Parah, chapitre 12, michna 9. Les dernières michnayos de ce chapitre étudient la loi de 'hibour, la jonction : quand deux parties d'un objet sont-elles considérées comme une seule unité ? La question a deux applications distinctes, et elles ne donnent pas toujours la même réponse. Il y a le 'hibour au regard de la toum'a, c'est-à-dire que la toum'a qui atteint une partie se propage à l'autre, et il y a le 'hibour au regard de la hazaya, l'aspersion des mé 'hatas, c'est-à-dire que l'aspersion faite sur une partie purifie l'ensemble. Notre michna énumère une série d'objets qui constituent une jonction pour le premier cas mais pas pour le second.
La liste
« Hatsalim shébakantel » : le kantel est le cadre de bois attaché sur le dos d'un âne pour porter des charges, et les tsalim sont les paniers qui y sont suspendus, un de chaque côté.
« Véhamita shel tarbal » : le lit de battage, le cadre sur lequel l'ouvrier s'assied ou s'étend pendant qu'il bat le grain.
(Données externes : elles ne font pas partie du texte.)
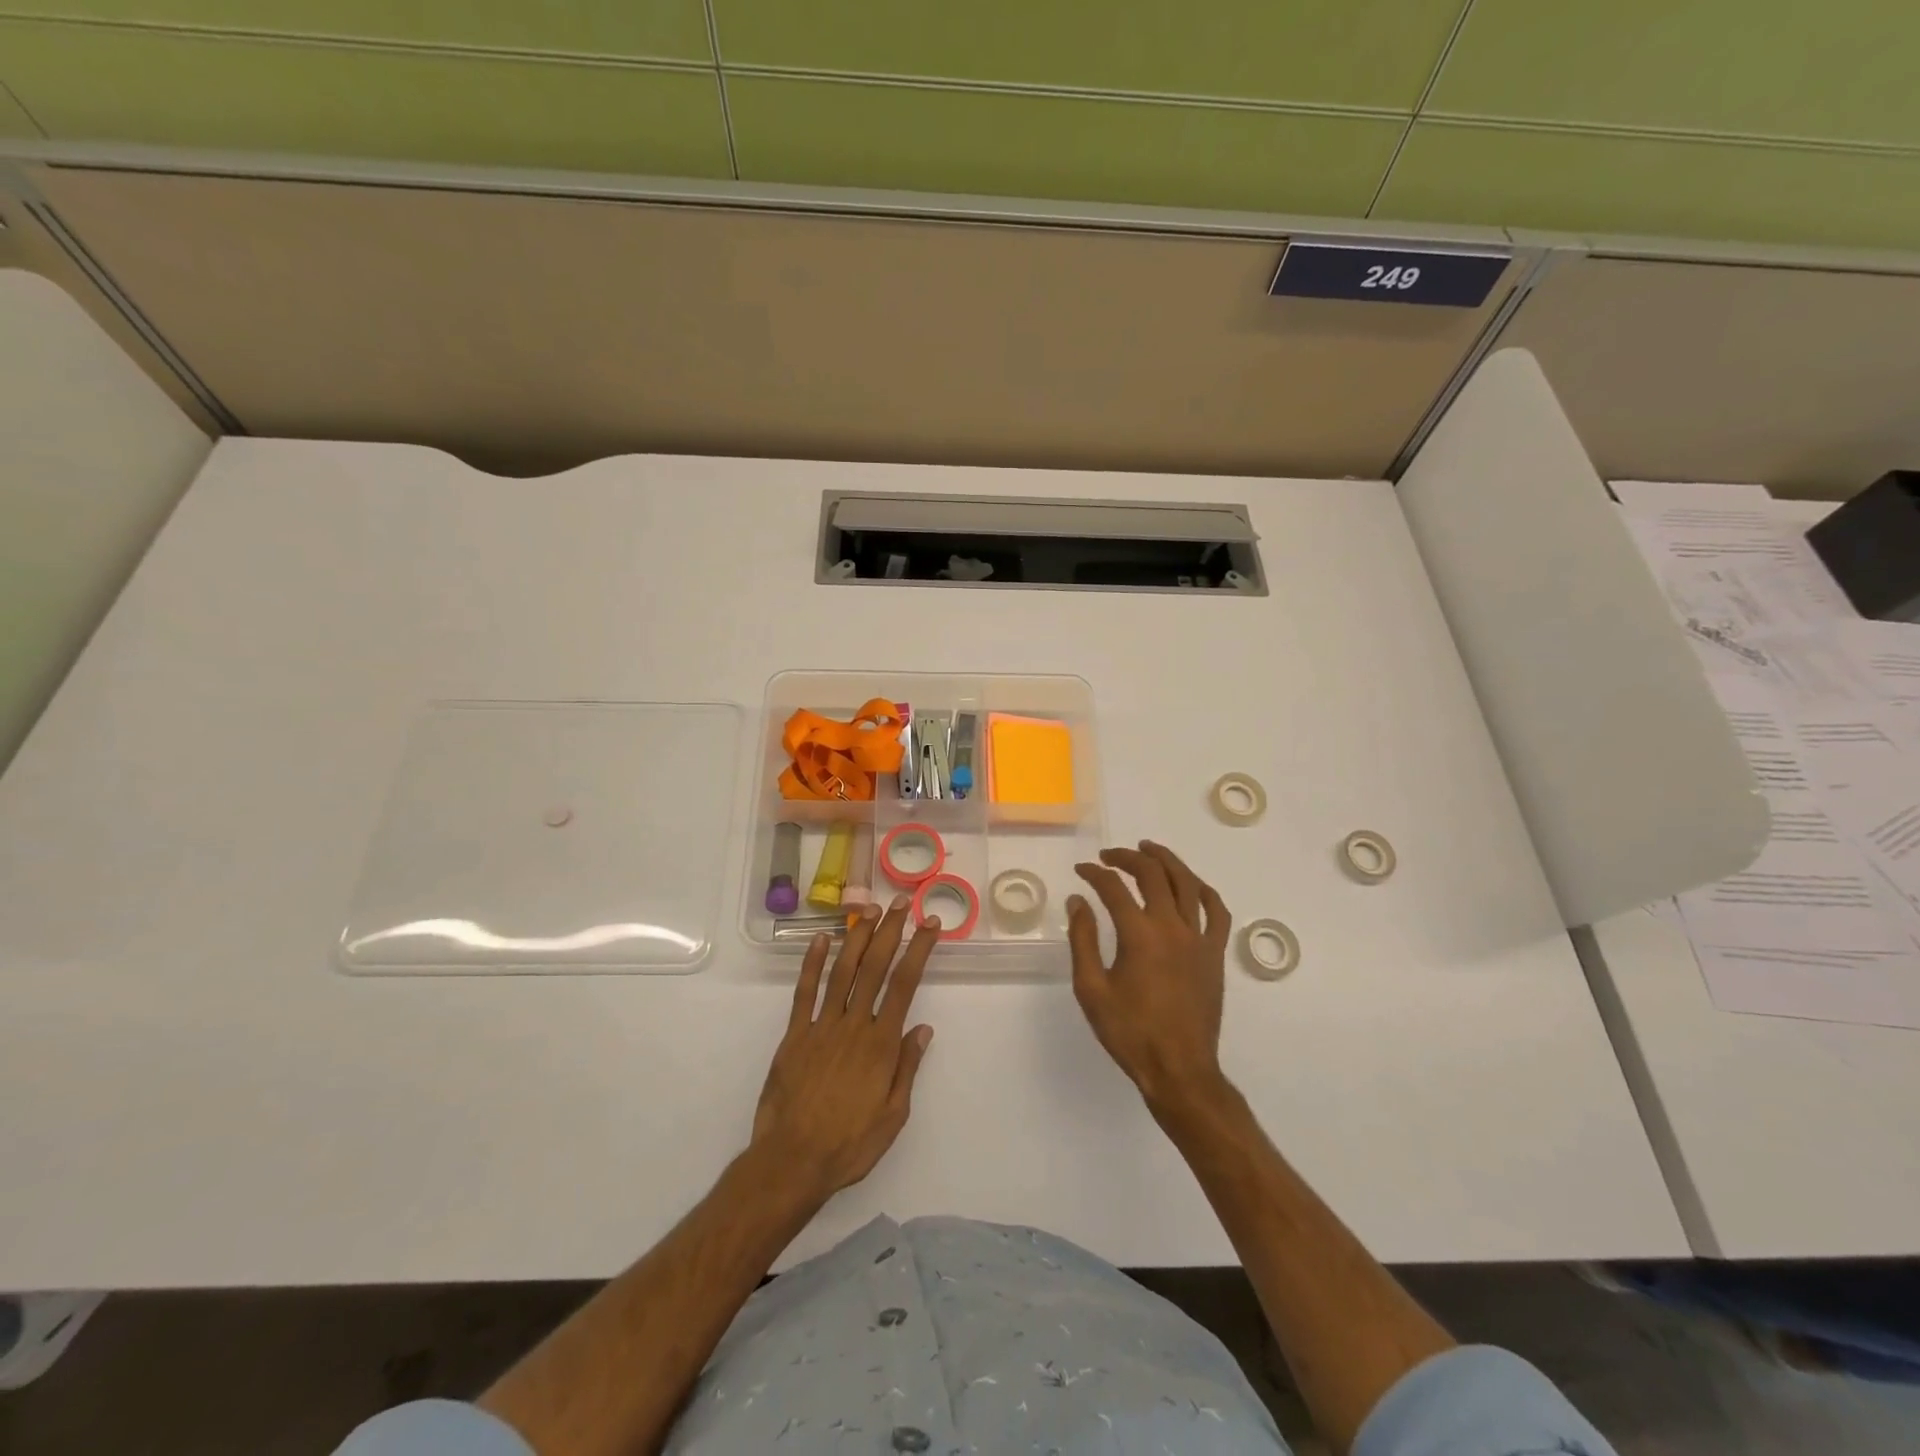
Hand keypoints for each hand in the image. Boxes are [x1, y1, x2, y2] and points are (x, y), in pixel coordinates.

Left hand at [752, 896, 937, 1199]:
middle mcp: (853, 1025)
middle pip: (875, 967)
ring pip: (842, 971)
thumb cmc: (849, 1145)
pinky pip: (804, 992)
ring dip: (856, 937)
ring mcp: (821, 1026)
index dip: (918, 949)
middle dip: (890, 930)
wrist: (791, 1162)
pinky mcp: (794, 1035)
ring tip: (868, 908)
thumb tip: (923, 1028)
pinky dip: (811, 963)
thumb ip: (907, 1068)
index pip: (905, 984)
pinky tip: (819, 939)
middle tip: (900, 902)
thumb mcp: (893, 1116)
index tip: (929, 924)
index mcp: (881, 1044)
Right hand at [1068, 841, 1232, 1110]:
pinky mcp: (1215, 953)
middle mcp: (1172, 927)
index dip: (1094, 874)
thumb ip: (1083, 940)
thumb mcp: (1091, 989)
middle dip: (1127, 858)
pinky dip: (1203, 891)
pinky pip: (1216, 911)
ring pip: (1187, 883)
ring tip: (1149, 850)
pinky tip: (1191, 884)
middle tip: (1109, 856)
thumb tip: (1078, 901)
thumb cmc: (1130, 1033)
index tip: (1081, 871)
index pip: (1114, 888)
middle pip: (1152, 874)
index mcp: (1139, 935)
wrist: (1179, 1069)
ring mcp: (1199, 938)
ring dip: (1166, 860)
« Vékéren shel kéliva » : la pièce d'angle d'une kéliva, la civière servant à porter un mes lors d'un enterrement.
« Oukranin shel yotsé dera'him » : les cornes que transportent les voyageurs, dont ils se servent pour puiser de l'eau et pour boire.
« Véshashélés hamaftè'hos » : la chaîne sur laquelle on enfile les clés.
« Oushlal hakovsim » : les points de bâti lâches que posent les blanchisseurs.
« Véhabégued shéhou tafour békilayim » : un vêtement dont les pièces sont cousues ensemble avec du kilayim, de la laine et du lin mêlés.
La règle
Au sujet de tous ces cas, la michna déclare : « 'hibour létoum'a véèno 'hibour léhazaya ». Ils constituent une jonction pour la toum'a, si bien que si une partie contracte la toum'a, les autres parties deviennent temeïm avec elle, précisément parce qu'on les considère comme réunies. Mais ils ne constituent pas une jonction pour l'aspersion. Il ne suffit pas de diriger les mé 'hatas sur l'une des parties en supposant que le tout a été purifié : chaque partie doit recevoir l'aspersion pour devenir tehora.
La michna enseigne donc une distinction nuancée. Il s'agit d'assemblages suffisamment lâches pour ne pas faire des pièces un seul véritable ustensile en matière de tahara, et pourtant suffisamment réels pour que la toum'a passe librement de l'une à l'autre. Là où il s'agit de la toum'a, la Torah est stricte et traite les pièces comme une seule ; là où il s'agit de retirer la toum'a, l'aspersion doit atteindre chaque partie pour elle-même.